Long static stretching before running can hurt performance
Holding a static stretch for more than about 60 seconds per muscle before exercise can reduce strength and power by roughly 4 to 7.5%; shorter holds cause only a trivial 1 to 2% decrement (stretching reviews). For a warm-up, a dynamic routine, leg swings, drills and easy running building toward pace, is generally preferred, because it raises muscle temperature and primes the nervous system without the brief strength loss that long static holds can cause.
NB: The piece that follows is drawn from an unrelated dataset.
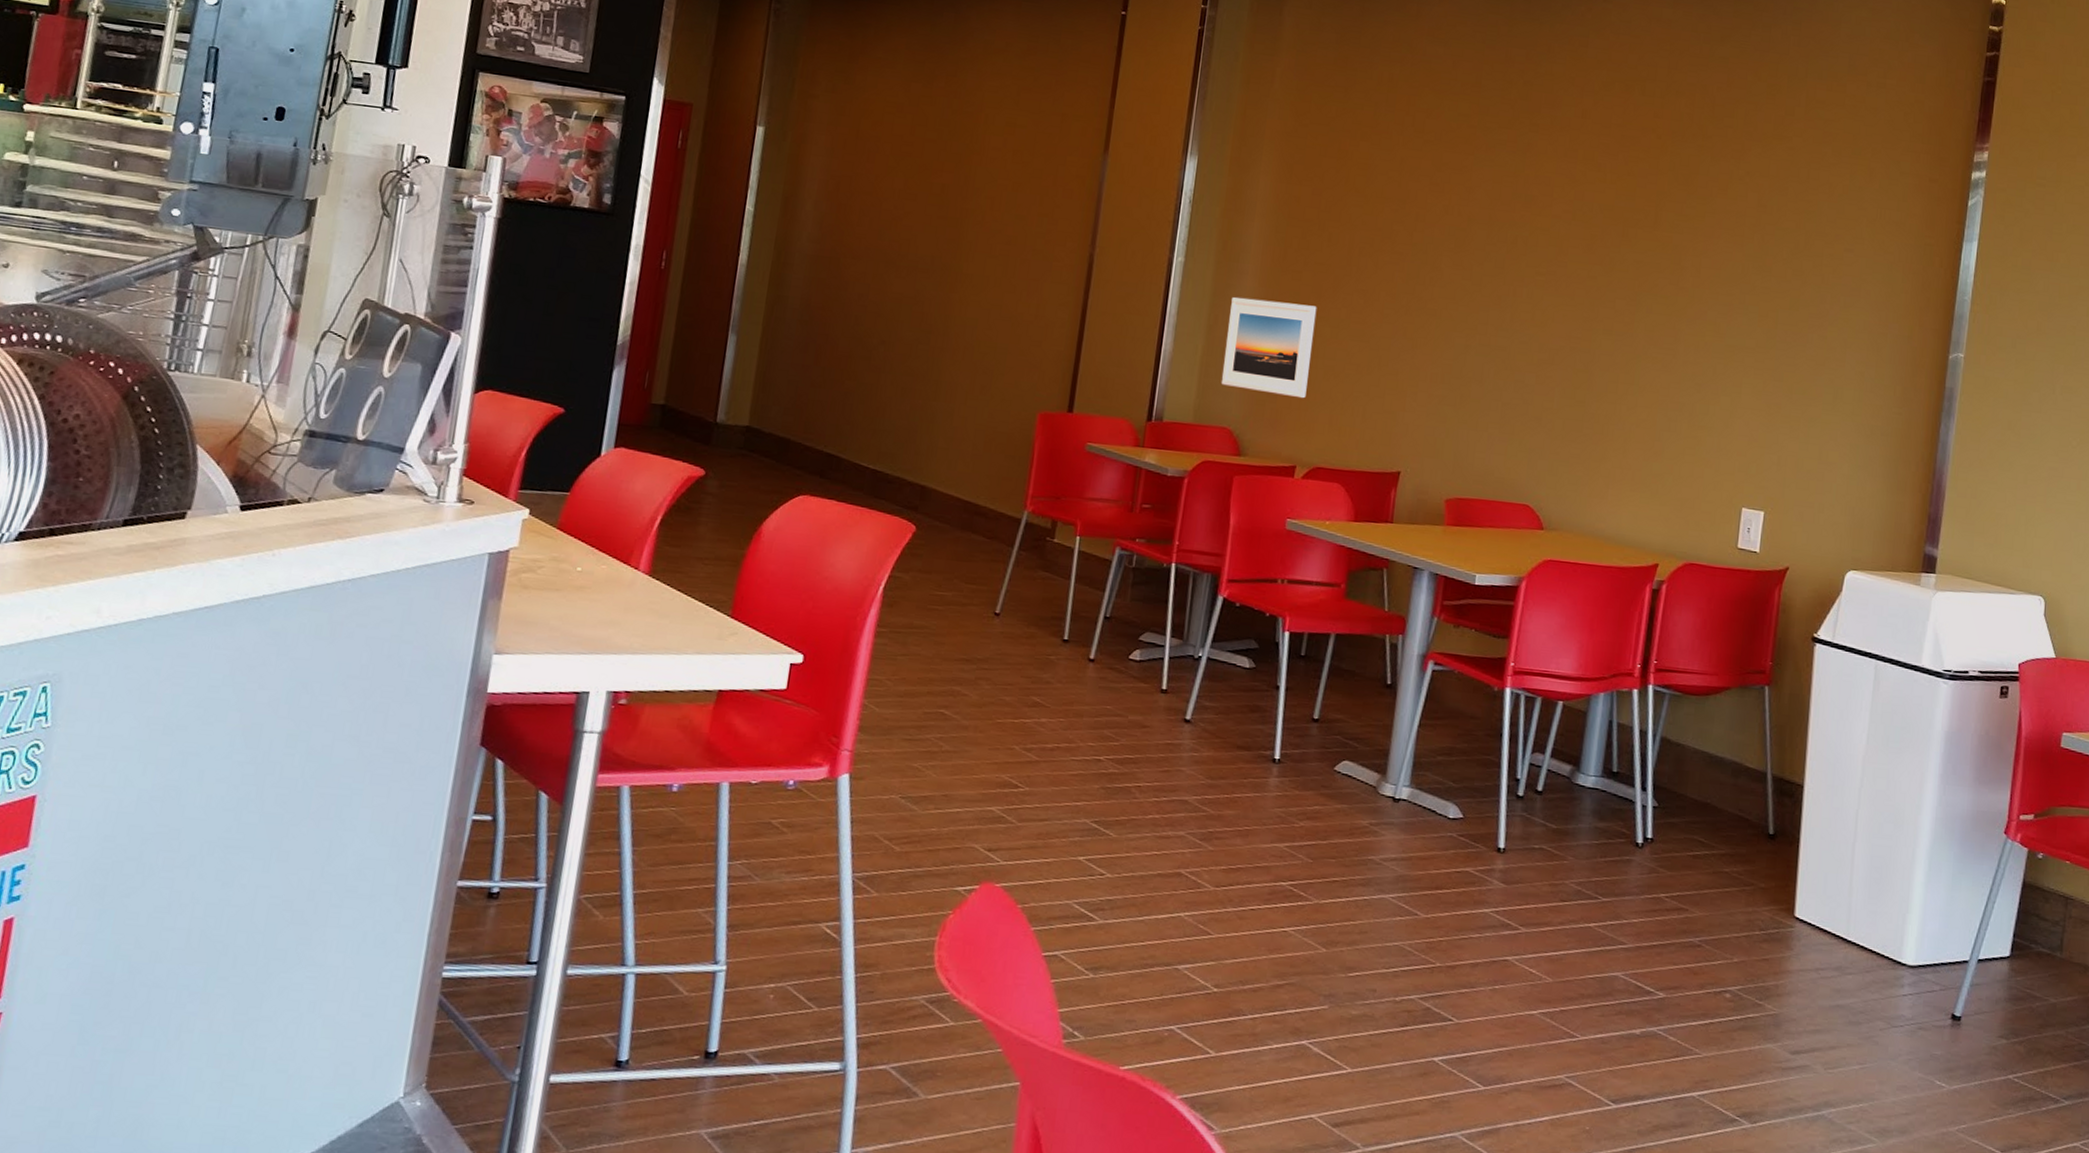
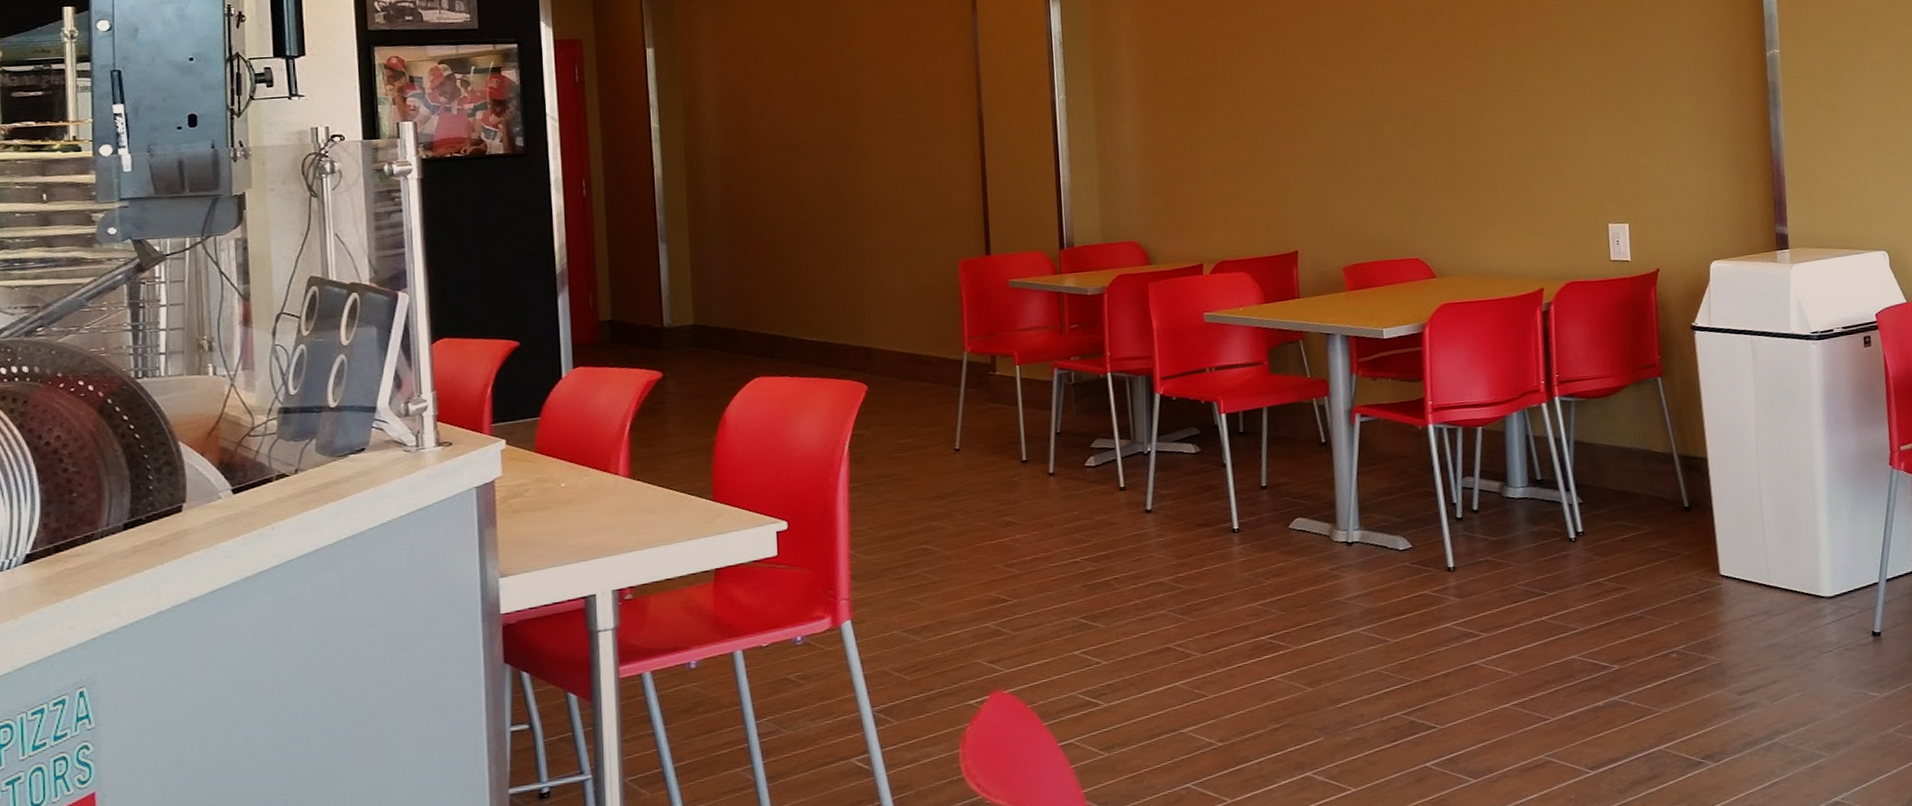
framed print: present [1222,297,1317,399] -> none [1116,116,1200,204]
More flexibility is not better
It is intuitive that a “looser” runner is more efficient, but the opposite tends to hold: a degree of stiffness in the muscle-tendon unit stores and returns elastic energy, and static flexibility is largely unrelated, or slightly negatively related, to running economy (stretching reviews). Stretching to become as flexible as possible is not a performance strategy, and may work against the tendon stiffness that economy depends on.
Where it earns a place
Stretching and mobility work are worthwhile for specific, limited reasons: restoring a genuine range-of-motion restriction that affects running form or daily life, easing the feeling of tightness (a real comfort benefit, even if mostly perceptual), and as gentle movement. The reasonable position is to do a dynamic warm-up before running, address specific restrictions rather than chase general flexibility, and not expect stretching to prevent injury or make you faster.